Write A Catchy Opening Paragraph
Now that you have decided on which type of letter you will write, lets focus on the content of this letter. Right away in the opening sentence, catch their attention and show your passion. If you are writing an application letter, make sure to mention which position you are applying for.
Show some excitement!
Instead of the generic, “I am writing this letter to apply for the advisor position,” show some excitement and energy! Try something like “I am excited to apply for the marketing position and show you how I would be a great fit for X company.”
For all types of letters, this opening paragraph is a great place to name drop. Did someone refer you to the position? Do you know someone within this organization who would sing your praises? If so, ask their permission, then mention that they recommended you apply. Why? Because if anyone reading the letter recognizes a name of a co-worker, they are much more likely to spend more time reading and following up about you as a potential candidate.
Wrapphing The Letter Up
Thank the individual for their time.

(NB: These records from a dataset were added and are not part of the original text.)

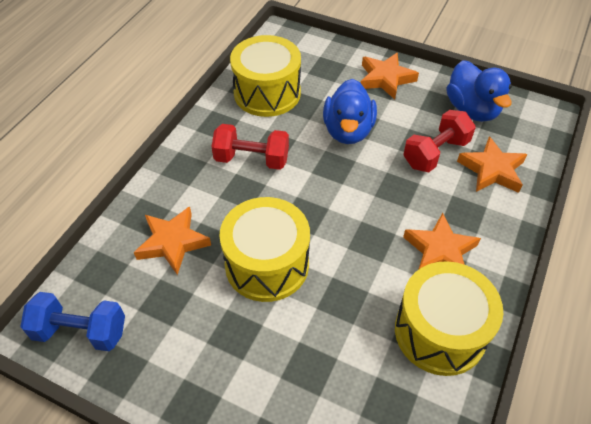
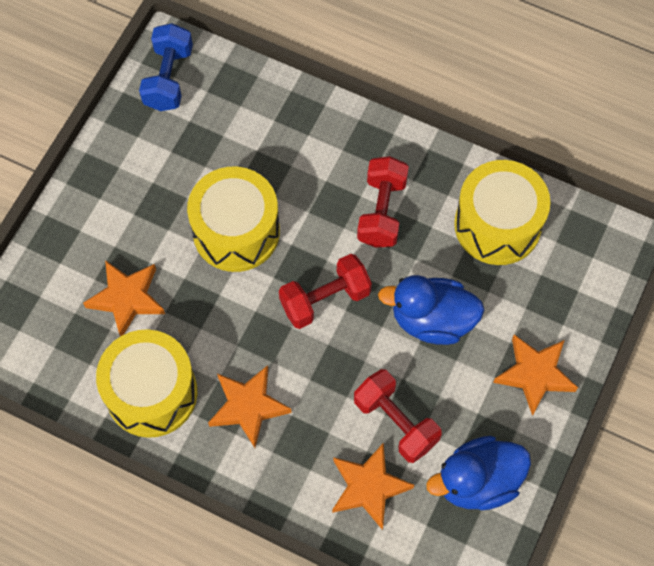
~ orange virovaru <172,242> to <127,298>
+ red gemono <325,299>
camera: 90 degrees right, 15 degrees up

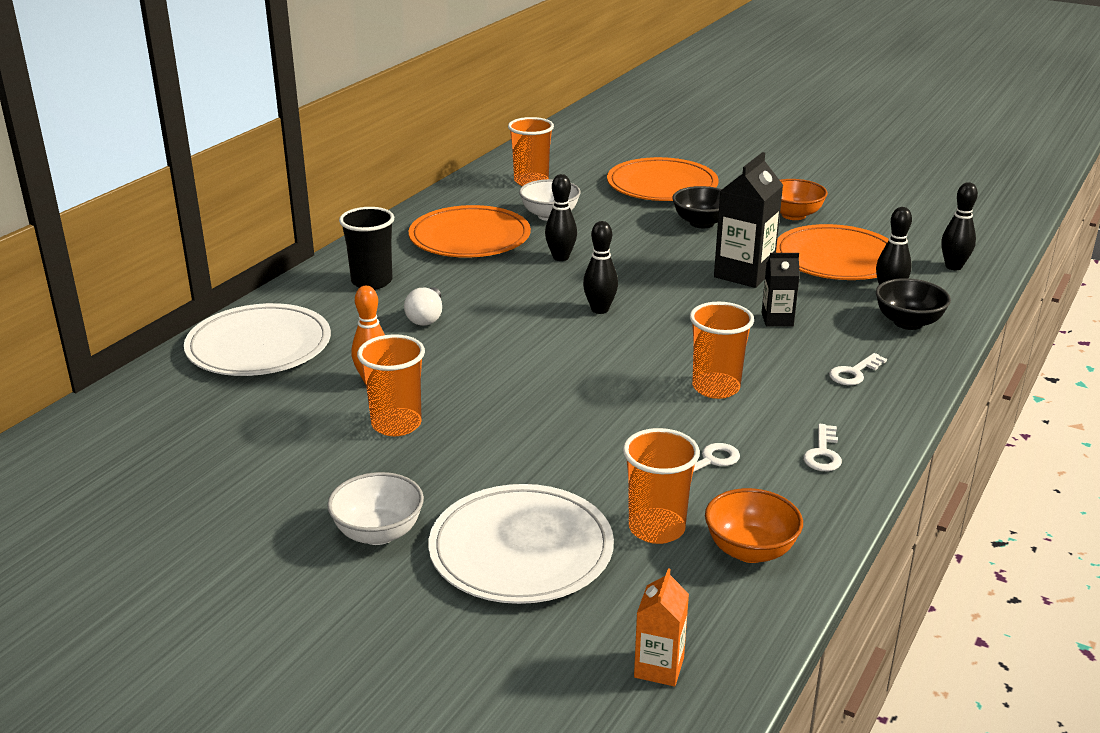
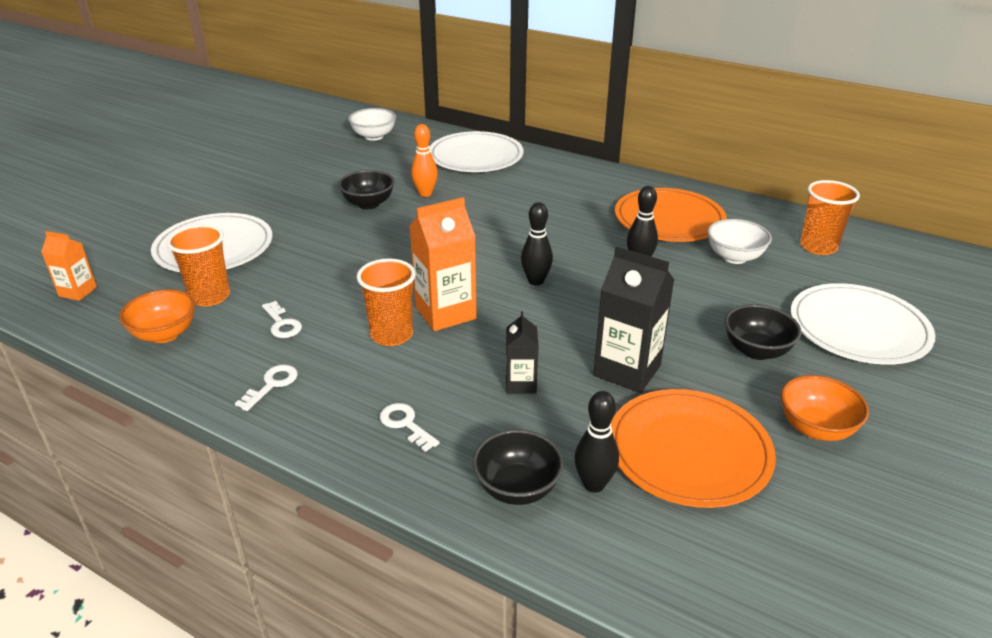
~ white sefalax <378,533> to <374,136>
- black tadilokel <372,282>
~ orange tadilokel <396,424> to black sefalax <368,204>
- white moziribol <426,317>
~ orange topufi <662,185> to white topufi <858,328>
~ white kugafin <823,453> = <272,385> 105 degrees clockwise
- black momadabu <953,266>
+ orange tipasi <445,313>
camera: 90 degrees right, 5 degrees up

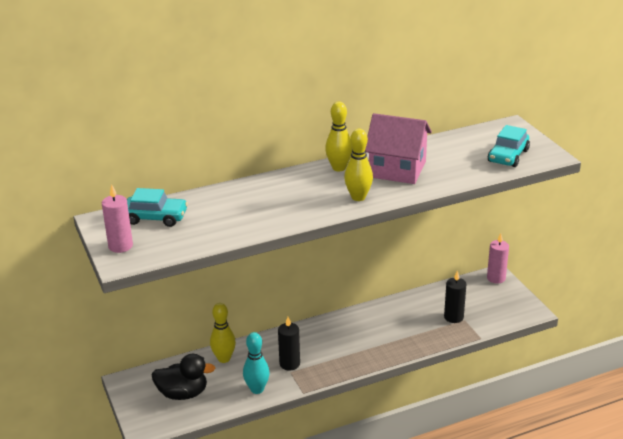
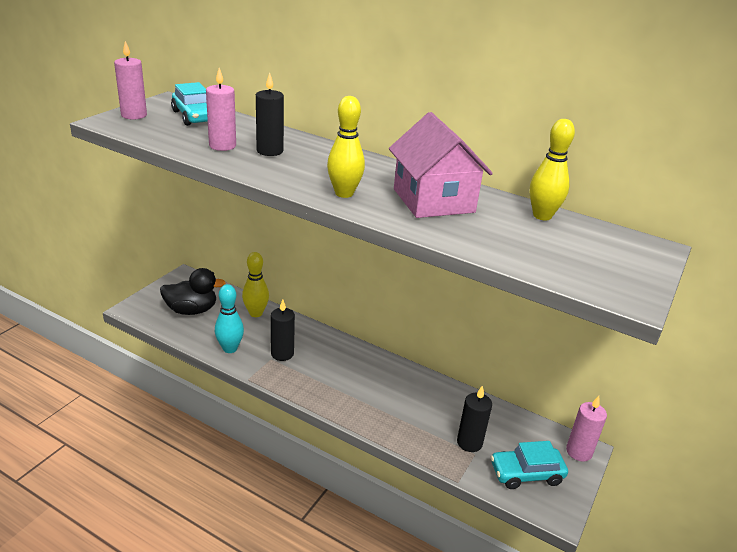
~ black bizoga <183,393> = <192,310> 60 degrees counterclockwise
~ yellow momadabu <339,168> to <542,216>
~ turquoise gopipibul <508,156> to <526,473>
+ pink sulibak <222,146>
+ black sulibak <270,151>
camera: 50 degrees right, 0 degrees up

Restate your purpose. If you are using it as an application letter, show your enthusiasm for the position and be confident in the next steps. End your letter letting them know that you are looking forward to sharing more about your qualifications during the interview. If you are using it as a prospecting or networking cover letter and aim to set up a meeting, provide the individual with your general availability.
Tips for Writing A Great Cover Letter
Although it may seem like writing a cover letter is just one more thing on your to do list, they can be the difference maker between getting your next position or not. A polished cover letter, along with an excellent resume, makes a great first impression and sets the tone for your interview or networking meeting. Make the individual interested in learning more about you and leave them thinking about how you might be a great fit at their organization.